WildFish Scotland has formally written to the Cabinet Secretary, asking her to justify in detail her repeated use of ‘sustainable’ in terms of the operation of salmon farming in Scotland, by providing substantive direct answers to the questions below.”

  1. Where in the world has the goal of sustainable salmon farming actually been achieved?
  2. How can an industry that sources much of its feed, including wild fish and soy, from poorer countries in South America and West Africa, transports it for thousands of miles and subsequently airfreights the finished product worldwide, be deemed sustainable?
  3. Can a business model that incorporates some 20% mortality – from disease and parasites – before harvest be deemed sustainable?
  4. Can an industry, that is responsible for the severe degradation of Scottish coastal ecosystems in the “aquaculture zone” and the destruction of significant and valuable fauna and flora that depend on unpolluted waters, be deemed sustainable?
  5. How is it sustainable to permit effluent from open cage farms to be dumped untreated into the sea? (Industries that fail to internalise environmental externalities in such a manner are inherently unsustainable)
  6. How can an industry, which routinely uses highly toxic chemicals to kill sea lice before discharging these chemicals into the marine environment, thus killing other crustaceans in the vicinity, be deemed sustainable?

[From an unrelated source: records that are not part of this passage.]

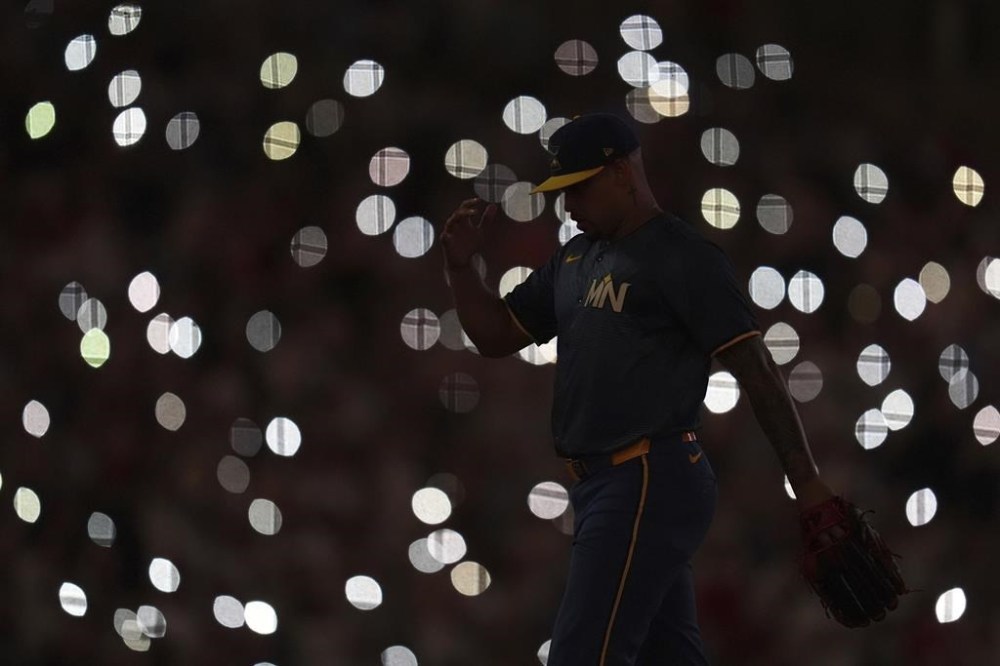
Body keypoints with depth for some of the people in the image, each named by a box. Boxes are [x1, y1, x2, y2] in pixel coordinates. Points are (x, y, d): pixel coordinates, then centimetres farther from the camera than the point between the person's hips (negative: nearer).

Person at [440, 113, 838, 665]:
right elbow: (495, 336, 24)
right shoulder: (574, 259, 17)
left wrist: (807, 485, -17)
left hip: (653, 483, -9)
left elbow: (756, 370, -13)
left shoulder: (683, 257, -9)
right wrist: (460, 266, 6)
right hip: (599, 483, 9)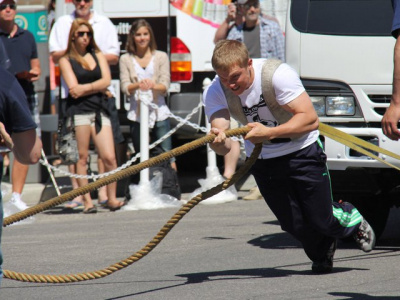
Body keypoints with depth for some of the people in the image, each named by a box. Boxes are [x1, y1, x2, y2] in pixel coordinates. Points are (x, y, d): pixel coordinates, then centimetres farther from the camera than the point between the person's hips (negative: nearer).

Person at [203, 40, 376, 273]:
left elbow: (310, 119, -32)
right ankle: (322, 252, 36)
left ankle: (352, 218, 36)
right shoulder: (215, 93, -18)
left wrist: (268, 133, -44)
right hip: (262, 161, 3)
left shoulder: (277, 75, -28)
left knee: (321, 221, -1)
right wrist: (219, 142, -55)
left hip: (302, 151, -3)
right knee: (294, 225, 0)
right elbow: (225, 147, -30)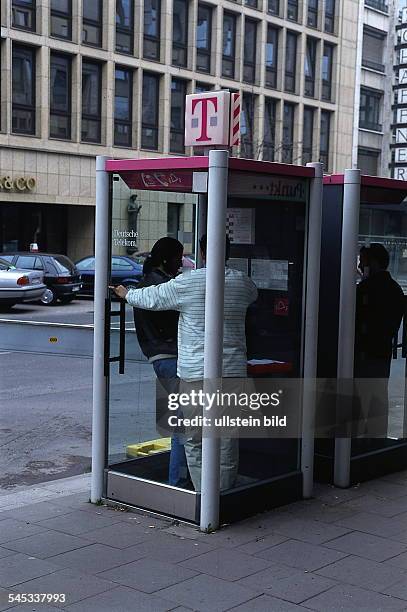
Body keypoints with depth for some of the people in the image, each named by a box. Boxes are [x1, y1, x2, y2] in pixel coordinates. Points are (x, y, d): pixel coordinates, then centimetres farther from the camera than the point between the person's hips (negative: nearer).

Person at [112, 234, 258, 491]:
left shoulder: (187, 282, -6)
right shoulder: (242, 282, 4)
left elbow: (152, 298, 6)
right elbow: (254, 294, 28)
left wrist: (127, 294, 28)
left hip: (195, 372, -3)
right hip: (233, 372, 3)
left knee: (194, 438, 7)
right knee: (227, 437, 8)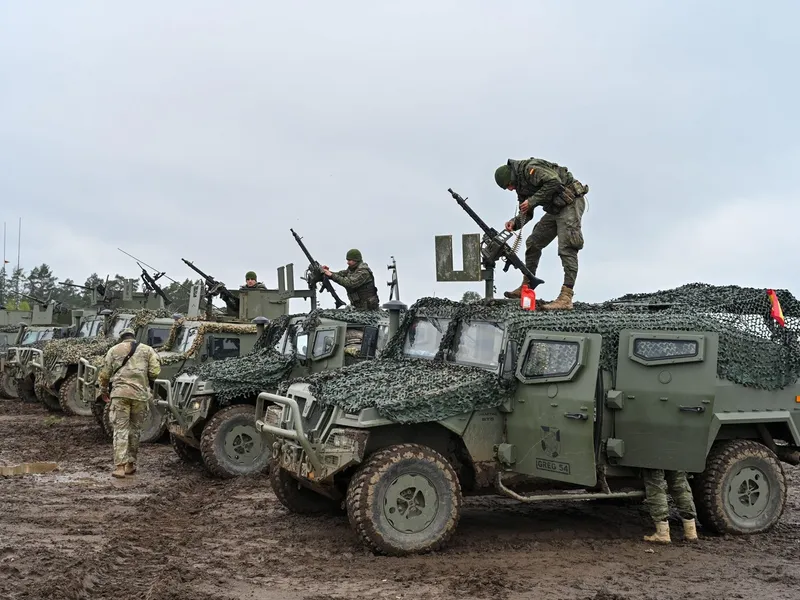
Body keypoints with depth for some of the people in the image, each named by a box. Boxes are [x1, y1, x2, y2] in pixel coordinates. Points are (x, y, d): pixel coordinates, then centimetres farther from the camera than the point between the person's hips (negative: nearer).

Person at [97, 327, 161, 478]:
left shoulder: (114, 350, 12)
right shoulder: (147, 349, 12)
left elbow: (104, 373, 12)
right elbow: (155, 371, 2)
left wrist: (103, 391, 27)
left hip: (120, 393, -1)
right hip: (140, 394, 1)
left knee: (120, 429, -1)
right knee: (135, 429, 12)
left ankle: (119, 466, -9)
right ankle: (130, 465, 18)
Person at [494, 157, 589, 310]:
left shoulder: (529, 168, -16)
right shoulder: (520, 185, 13)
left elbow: (554, 181, -29)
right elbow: (526, 213, 17)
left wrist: (532, 200, -23)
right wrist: (514, 222, -4)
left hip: (570, 203, -10)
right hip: (555, 209, 10)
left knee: (566, 249, -17)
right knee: (533, 243, 13)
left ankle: (566, 299, -23)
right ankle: (526, 287, 22)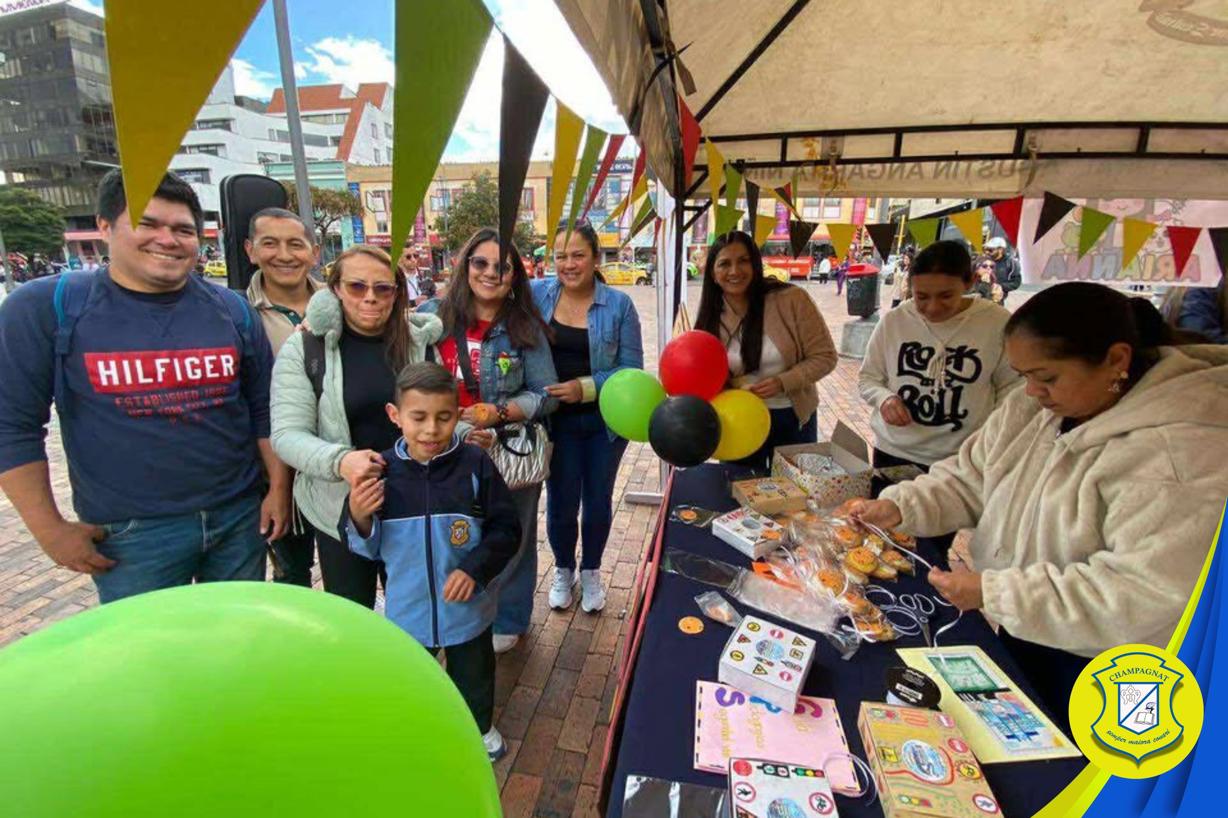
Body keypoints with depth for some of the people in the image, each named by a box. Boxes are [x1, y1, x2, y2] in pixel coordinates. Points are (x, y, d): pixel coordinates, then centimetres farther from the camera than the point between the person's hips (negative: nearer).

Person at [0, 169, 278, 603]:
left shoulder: (232, 310, 1)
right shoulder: (46, 308, -6)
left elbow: (264, 408, 5)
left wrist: (278, 488, 3)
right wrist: (49, 529, -4)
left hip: (240, 515, 2)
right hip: (132, 533, -2)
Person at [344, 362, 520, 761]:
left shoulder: (475, 464, -20)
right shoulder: (382, 470, -16)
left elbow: (506, 530, -12)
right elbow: (369, 549, -6)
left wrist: (475, 569, -24)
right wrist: (358, 517, -25)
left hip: (467, 606, 0)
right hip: (407, 608, 1)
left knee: (473, 675, 25)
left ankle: (480, 726, 55)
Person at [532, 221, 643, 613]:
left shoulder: (618, 304, -7)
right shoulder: (536, 295, -4)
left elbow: (632, 368, -7)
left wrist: (586, 386, -20)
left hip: (604, 420, 0)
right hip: (556, 420, 0)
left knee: (598, 499, 14)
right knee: (561, 501, 8)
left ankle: (591, 571, 39)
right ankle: (563, 569, 37)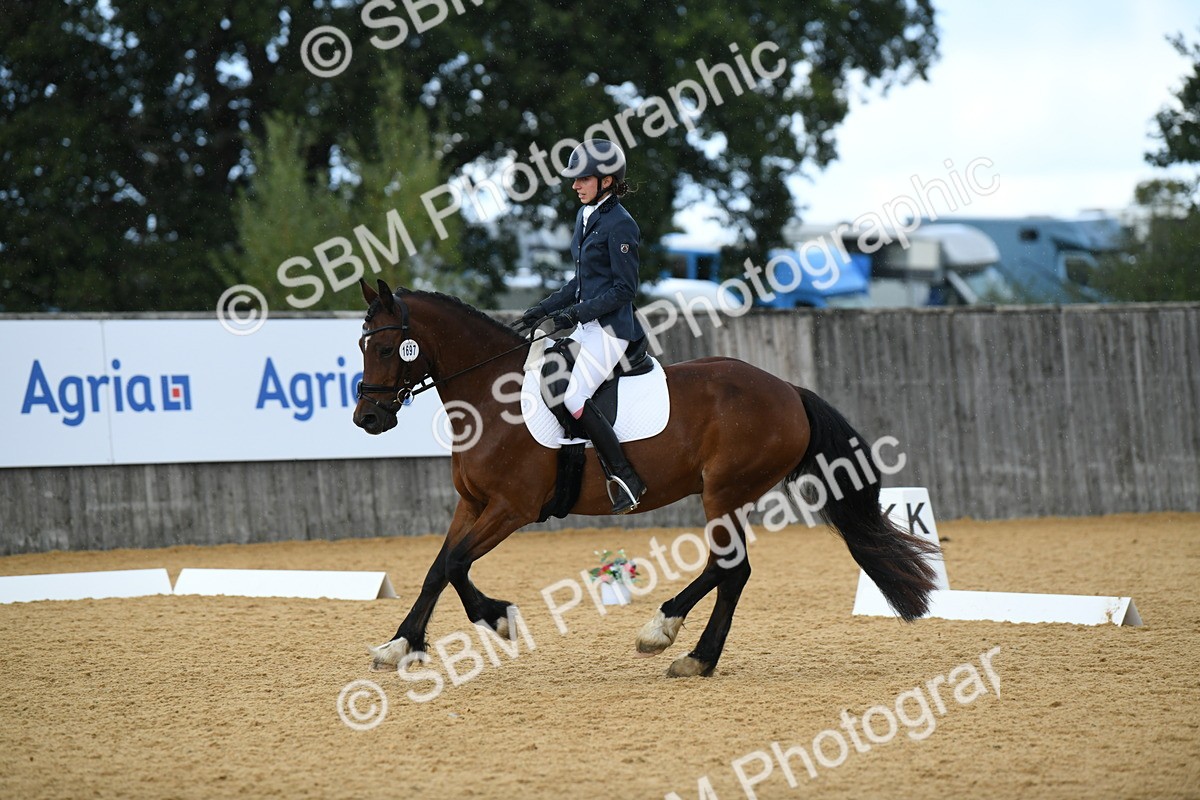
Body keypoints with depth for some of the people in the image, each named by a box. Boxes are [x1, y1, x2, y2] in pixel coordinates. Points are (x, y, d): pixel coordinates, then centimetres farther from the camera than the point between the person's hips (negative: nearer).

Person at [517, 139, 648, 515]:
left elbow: (624, 288, -17)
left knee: (572, 397, -21)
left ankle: (626, 479, -15)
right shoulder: (585, 216, 14)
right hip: (589, 325, 10)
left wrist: (576, 313, -22)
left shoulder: (619, 225, -14)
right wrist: (546, 308, 12)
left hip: (611, 326, -10)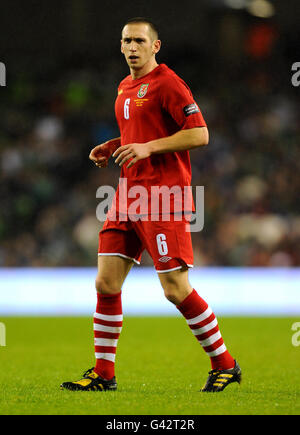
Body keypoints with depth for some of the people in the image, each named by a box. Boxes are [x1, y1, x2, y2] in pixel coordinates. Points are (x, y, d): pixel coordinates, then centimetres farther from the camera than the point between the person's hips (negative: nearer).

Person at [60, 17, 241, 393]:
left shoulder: (167, 82, -8)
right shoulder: (125, 88, 18)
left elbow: (199, 134, -14)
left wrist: (148, 147, -19)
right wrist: (113, 148, 12)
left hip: (163, 195, -8)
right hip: (129, 192, 8)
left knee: (176, 288, -9)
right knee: (106, 282, 1)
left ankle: (224, 365, 5)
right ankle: (103, 373, 8)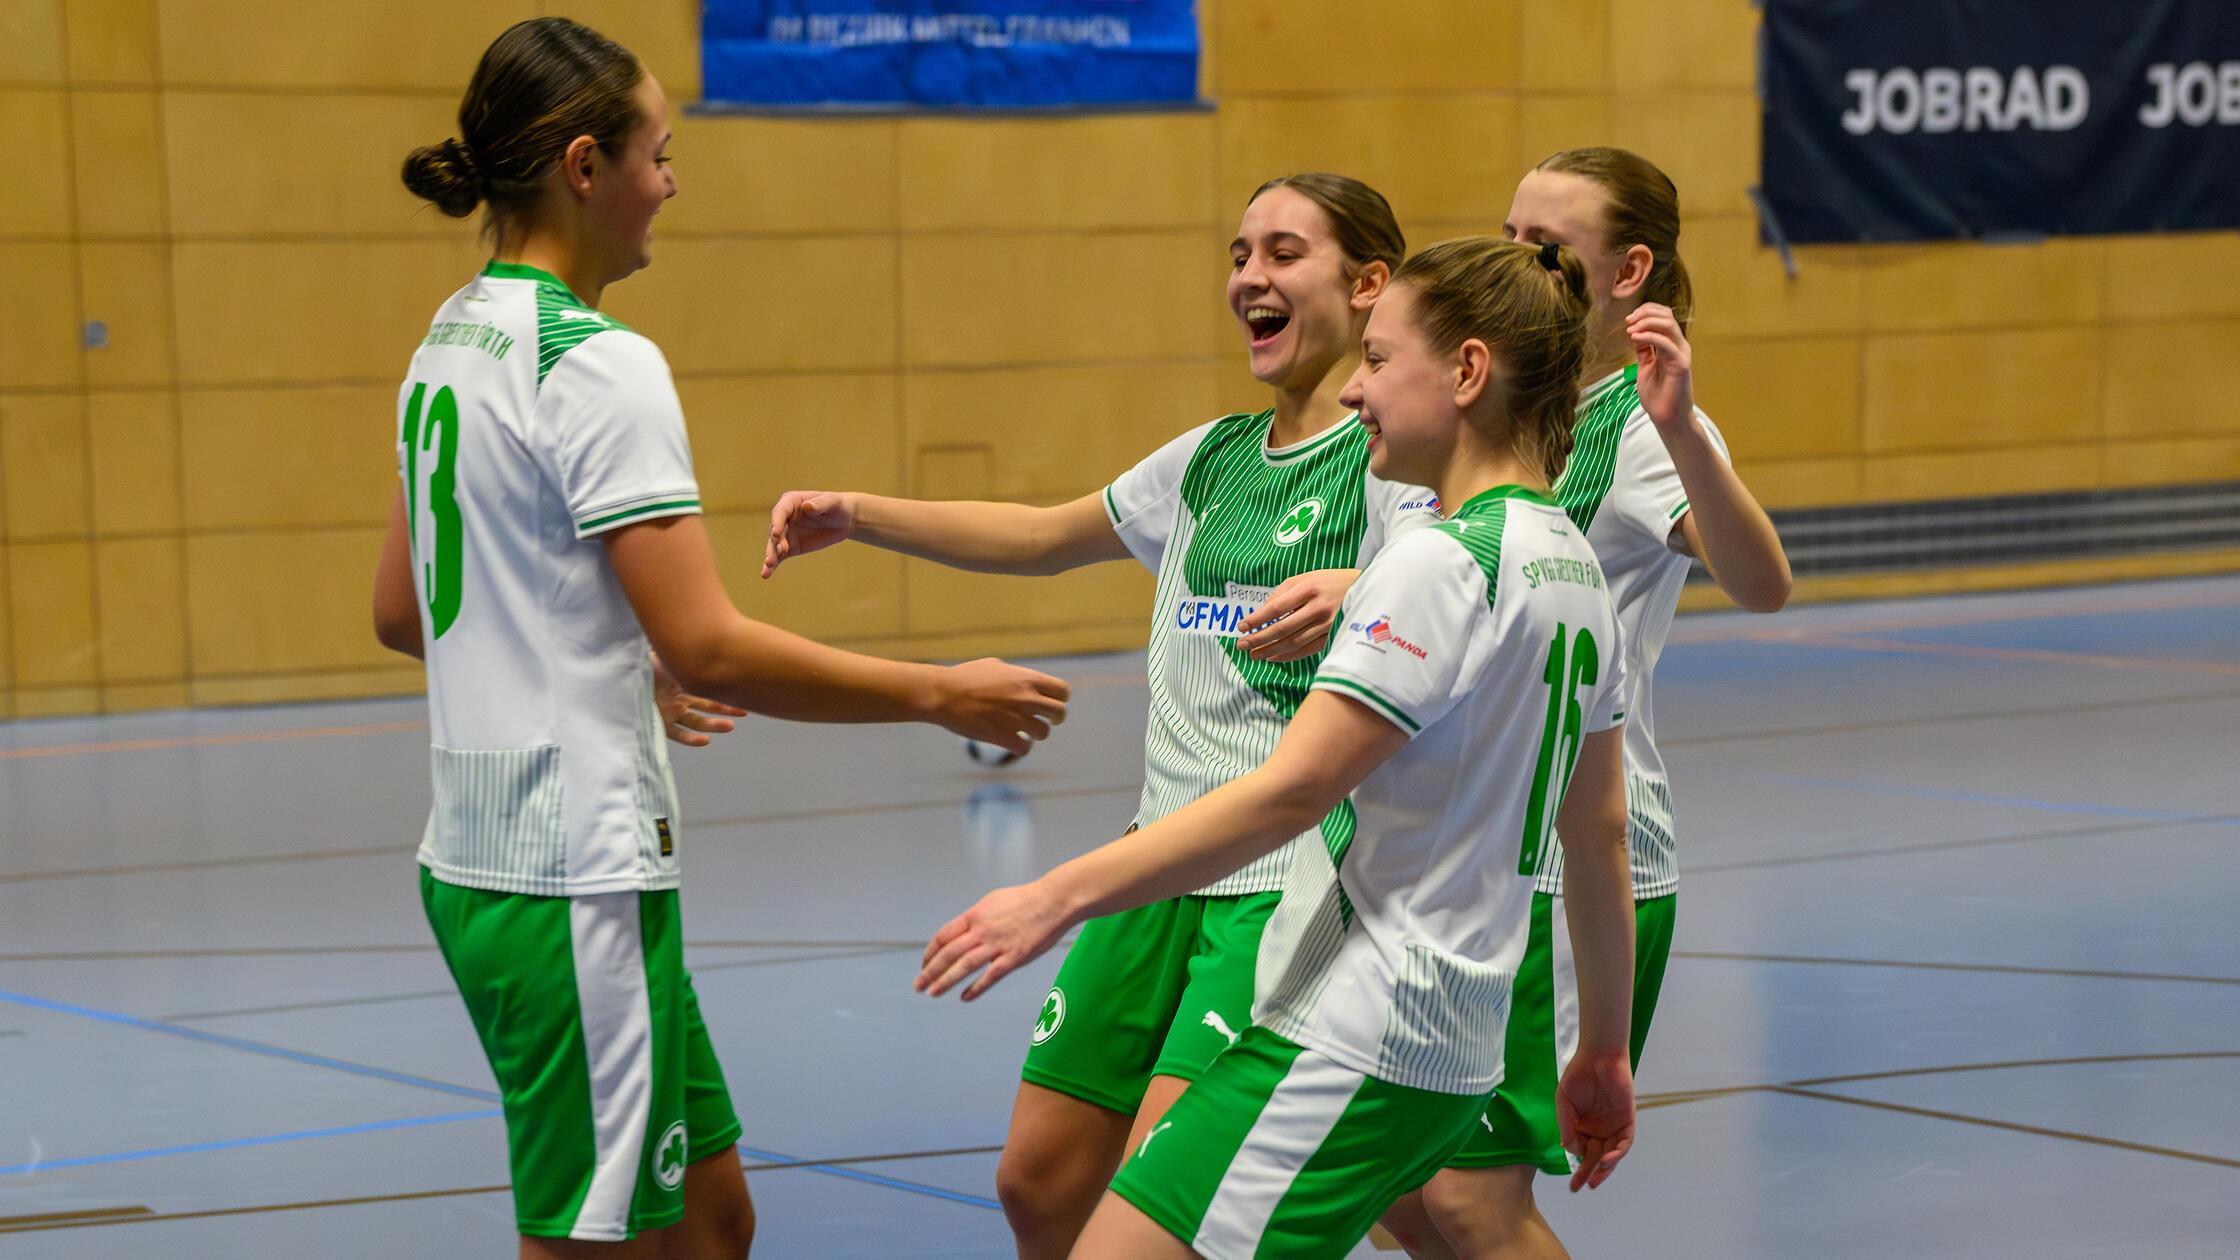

  7. How can an industry that takes tens of thousands of wrasse from the wild, to use them as cleaner fish, confines them in salmon cages and kills and discards them at the end of the salmon production cycle, be deemed sustainable?
  8. How is it sustainable to import wild wrasse from Southern England, releasing them (at least those that survive the journey north) into Scottish waters, when there are no biosecurity measures in place to ensure that the imported wrasse are not carrying diseases or other parasites, such as the Anilocra lice, into Scottish waters?
  9. Where in the world has the growth of intensive salmon farming not coincided with the collapse of wild salmon runs? (It is no coincidence that the only remaining abundant wild salmon runs are in Alaska, with no salmon farms, and Russia, with hardly any salmon farms)
  10. How can Scotland’s salmon farming industry be defined as sustainable when there has been no attempt by Scottish Government, despite numerous requests from ourselves and others, to assess its impact upon other stakeholders?